Орхидею поселят в оранжерее, там, где растёт уже множество загадочных, красивых и ужасных растений, которые отец собирал за время своих экспедиций. Здесь есть те, чьи цветы источают отвратительный запах гниющего мяса и привлекают мух, а есть те, которые этих мух ловят, растопырив липкие листочки, словно звериные пасти. Есть цветы, похожие на кувшинчик со сладким нектаром, который очень любят муравьи, но стоит им коснуться сладкого нектара, как они навсегда остаются внутри кувшинчика. Ну не навсегда… Наутро от муравья уже ничего не останется. А есть необыкновенно пахнущие орхидеи, от которых даже кружится голова. Эмбер любит бывать в оранжерее и знает множество растений, полезных и ядовитых, из которых делают яды, лекарства и духи. Все эти знания отец привозит из сельвы, узнавая о них от немногочисленных оставшихся в живых шаманов и племён, разбросанных вдоль реки в верховьях риоде ла Брумы. Он восхищён тем, как ольтеки сосуществуют с природой, как переплетается их жизнь с сезонами дождей, затмениями, полнолуниями, растениями и животными. И не поймёшь, где заканчивается легенда и магия, и начинается правда…

В их доме даже садовник из ольтеков, старый Коуон Короткое Ухо, и её няня Уруа…

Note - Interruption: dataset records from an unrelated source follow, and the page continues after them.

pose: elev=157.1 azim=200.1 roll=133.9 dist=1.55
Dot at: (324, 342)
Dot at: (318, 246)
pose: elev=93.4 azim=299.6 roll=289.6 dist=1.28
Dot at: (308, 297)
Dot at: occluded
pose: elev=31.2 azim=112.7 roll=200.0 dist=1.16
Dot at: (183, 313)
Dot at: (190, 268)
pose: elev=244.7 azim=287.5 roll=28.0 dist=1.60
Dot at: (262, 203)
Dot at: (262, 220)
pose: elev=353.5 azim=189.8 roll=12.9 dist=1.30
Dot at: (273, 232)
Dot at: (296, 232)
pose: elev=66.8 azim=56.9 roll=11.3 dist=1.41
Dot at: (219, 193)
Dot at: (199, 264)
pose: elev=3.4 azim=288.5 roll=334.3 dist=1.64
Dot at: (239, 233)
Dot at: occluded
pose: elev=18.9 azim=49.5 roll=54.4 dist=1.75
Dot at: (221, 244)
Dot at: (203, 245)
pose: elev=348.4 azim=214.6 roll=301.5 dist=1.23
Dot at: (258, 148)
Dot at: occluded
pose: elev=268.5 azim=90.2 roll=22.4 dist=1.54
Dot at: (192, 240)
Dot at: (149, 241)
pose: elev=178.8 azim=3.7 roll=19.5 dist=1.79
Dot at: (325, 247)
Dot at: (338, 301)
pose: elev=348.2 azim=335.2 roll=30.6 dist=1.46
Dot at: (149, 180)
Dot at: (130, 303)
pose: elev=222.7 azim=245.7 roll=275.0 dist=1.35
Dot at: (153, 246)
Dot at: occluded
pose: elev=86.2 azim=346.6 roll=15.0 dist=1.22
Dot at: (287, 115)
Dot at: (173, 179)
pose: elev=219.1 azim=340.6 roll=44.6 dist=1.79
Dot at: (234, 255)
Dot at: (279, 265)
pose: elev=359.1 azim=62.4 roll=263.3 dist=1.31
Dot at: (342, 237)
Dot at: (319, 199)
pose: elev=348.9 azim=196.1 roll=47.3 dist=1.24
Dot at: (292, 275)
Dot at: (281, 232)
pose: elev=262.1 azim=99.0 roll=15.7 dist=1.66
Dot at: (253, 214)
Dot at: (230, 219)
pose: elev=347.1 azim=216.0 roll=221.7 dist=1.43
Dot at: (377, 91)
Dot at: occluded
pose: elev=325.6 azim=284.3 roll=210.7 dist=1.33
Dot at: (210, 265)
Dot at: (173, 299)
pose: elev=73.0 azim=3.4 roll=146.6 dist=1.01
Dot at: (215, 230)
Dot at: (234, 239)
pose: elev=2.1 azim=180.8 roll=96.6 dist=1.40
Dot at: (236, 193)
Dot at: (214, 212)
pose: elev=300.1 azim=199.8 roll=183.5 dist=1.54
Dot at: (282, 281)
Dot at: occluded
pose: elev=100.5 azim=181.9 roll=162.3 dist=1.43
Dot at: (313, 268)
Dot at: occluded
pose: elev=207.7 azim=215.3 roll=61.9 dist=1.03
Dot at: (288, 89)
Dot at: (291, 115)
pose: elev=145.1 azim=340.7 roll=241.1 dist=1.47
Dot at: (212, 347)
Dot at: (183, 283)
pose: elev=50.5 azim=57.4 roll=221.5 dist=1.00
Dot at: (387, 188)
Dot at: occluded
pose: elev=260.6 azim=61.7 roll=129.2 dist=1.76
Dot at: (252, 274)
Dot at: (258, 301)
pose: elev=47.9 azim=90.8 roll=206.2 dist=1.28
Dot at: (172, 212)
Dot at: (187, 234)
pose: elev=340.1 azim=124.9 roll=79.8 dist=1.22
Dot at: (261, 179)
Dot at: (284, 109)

Отец основал научное общество, назвав его «Теолькун», и собрал в него своих учеников и единомышленников. Тех, кто видели в ольтеках не дикарей, которых нужно уничтожить, а народ с уникальной и удивительной культурой. Он сам нарисовал этот знак, взяв его с того золотого диска, который когда-то подарил Эмбер. Герб его общества — солнце, лучи и глаз. И раз в неделю в их гостиной собирались его ученики и обсуждали письменность и рисунки. Последнее его увлечение — остатки пирамиды, которую он нашёл где-то в черте города, пирамиды, которая должна была дать ответы на все его вопросы…

Но не дала.

И когда он погиб… Когда люди Агиларов его убили, всё его наследие рассыпалось в прах. Насколько знала Эмбер, все единомышленники покинули общество, а его работы либо остались где-то в особняке, забытые и заброшенные всеми, либо пылились, может быть, в каких-нибудь архивах. Во всяком случае, в университетской газете, которую она иногда просматривала, больше не было колонки, посвящённой научным открытиям, которую вёл её отец. Ольтеки теперь никого не интересовали.

Так откуда карточка с этим солнцем у сеньора де Агилара? Почему он спрашивает о ней сейчас, спустя столько лет? И почему он спрашивает об этом у неё? Как будто не знает, что сделал его отец с её отцом!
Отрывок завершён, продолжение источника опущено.